When We Want Different Things
In our 2018 book, The Couples Rulebook, we laid out the eight needs that most people have when it comes to relationships. If you’ve read the book already, then you know these needs: stability, achievement, importance, love, companionship, intimacy, renewal and variety. If you haven’t checked out The Couples Rulebook yet, here’s a simple example of how our needs (and our partner’s needs) can lead to trouble.
Some people need stability. Others may need variety. In our relationship, Beverly needs variety. She loves to do things and have experiences. She doesn’t own a lot of stuff, she’d rather spend her money on doing things with the people that have a connection with her. She’s more likely to enjoy a hike with her family than she is to enjoy a new television. Randy is a stability. He moved a lot as a kid, so he’s got this need for things that feel familiar. His idea of a great vacation is a staycation on his couch with absolutely no plans or requirements. See the problem? Our needs conflict. A lot.
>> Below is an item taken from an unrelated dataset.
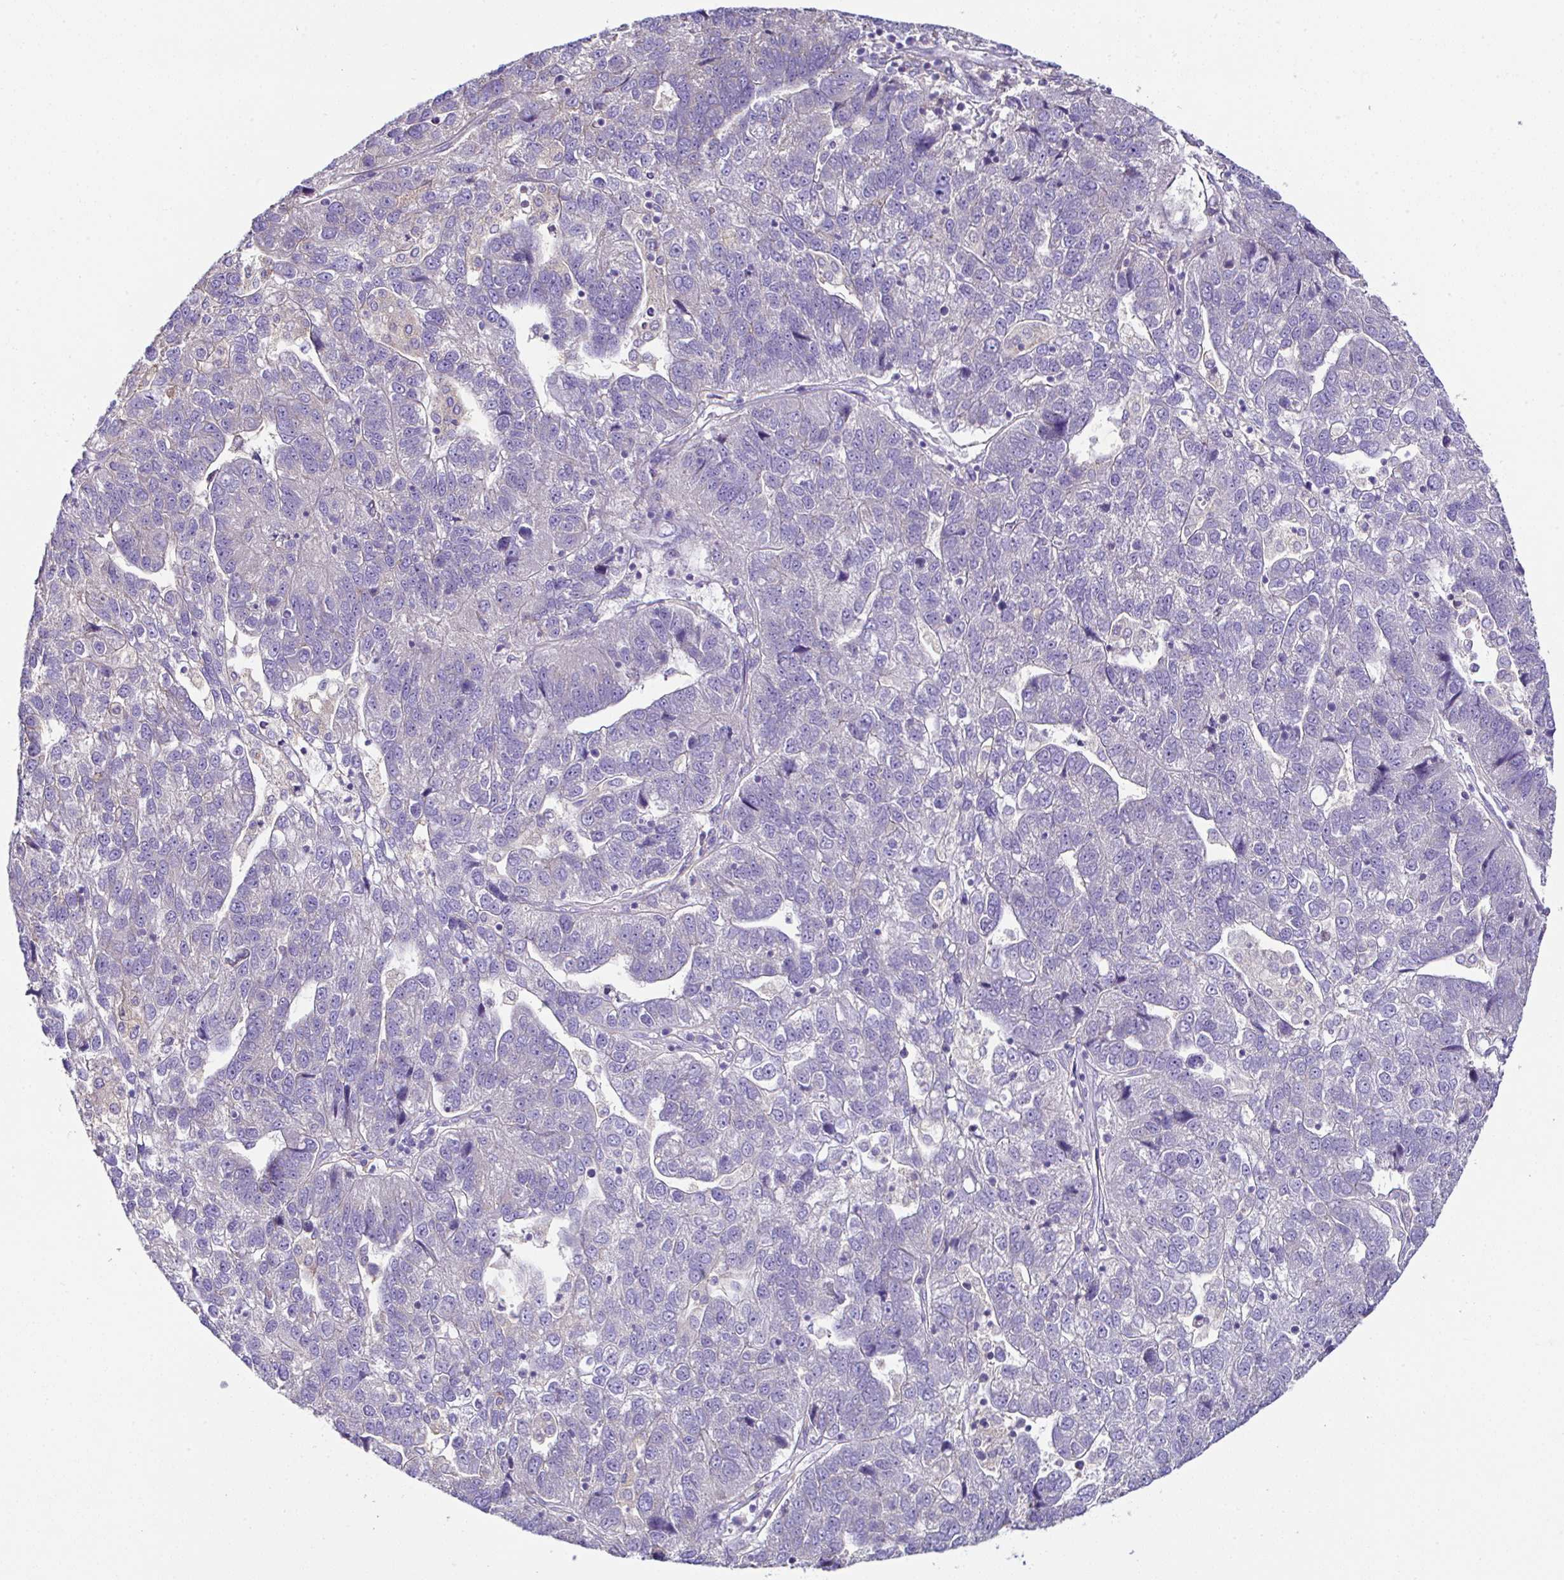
{"staining": {"intensity": "negative", "quantity": "none", "location": "none"}, "tissue": "pancreatic cancer", "cell_type": "Tumor cells", "image_type": "cancer", "snomed": [{"axis": "morphology", "description": "Adenocarcinoma, NOS"}, {"axis": "topography", "description": "Pancreas"}], "caption": "Tumor cells show no significant protein positivity in pancreatic cancer (adenocarcinoma).", "gene": "OR4P4", "patient": {"sex": "female", "age": 61}}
It’s easy to say that maybe a couple with different needs is mismatched and generally doesn’t end up together but it’s way more complicated than that. Early on in the relationship, Randy was drawn to Beverly’s adventurous side. It was something that was missing in his first marriage. Beverly loved that Randy was stable, she’d never really experienced that before in life. At different times in our lives we need different things.
For us, resolving the conflict of the things that we need is as simple as communicating often. A weekend off generally has one variety day and one stability day. A vacation often throws in one of Beverly’s grown children so that they can entertain her while Randy does a whole bunch of nothing. It’s a compromise that works really well.
Needs are different. Explore your needs with your partner and work to understand their needs. Together you can find ways to get all those needs met… and that makes for a much better relationship.
Variety and stability are only two of the eight needs. How would you and your partner work through the differing needs for things like love - the deep emotional bond felt internally - versus intimacy - the physical ways that love is expressed externally? What about the challenges of balancing importance and achievement - when they are viewed so differently. Importance is the feeling that we are respected as our partner’s top priority, while achievement is often a factor of how other people see our relationship from the outside.
Understanding your own needs and the needs of your partner can be helpful but don’t assume that the needs are always the same. As we evolve and grow and meet new challenges - from career to parenthood - we’re almost constantly evaluating and adjusting our own needs. Your partner is doing the same, so what they needed in the past - and what you did to meet those needs - should be considered and discussed frequently. It will keep you both much more sane.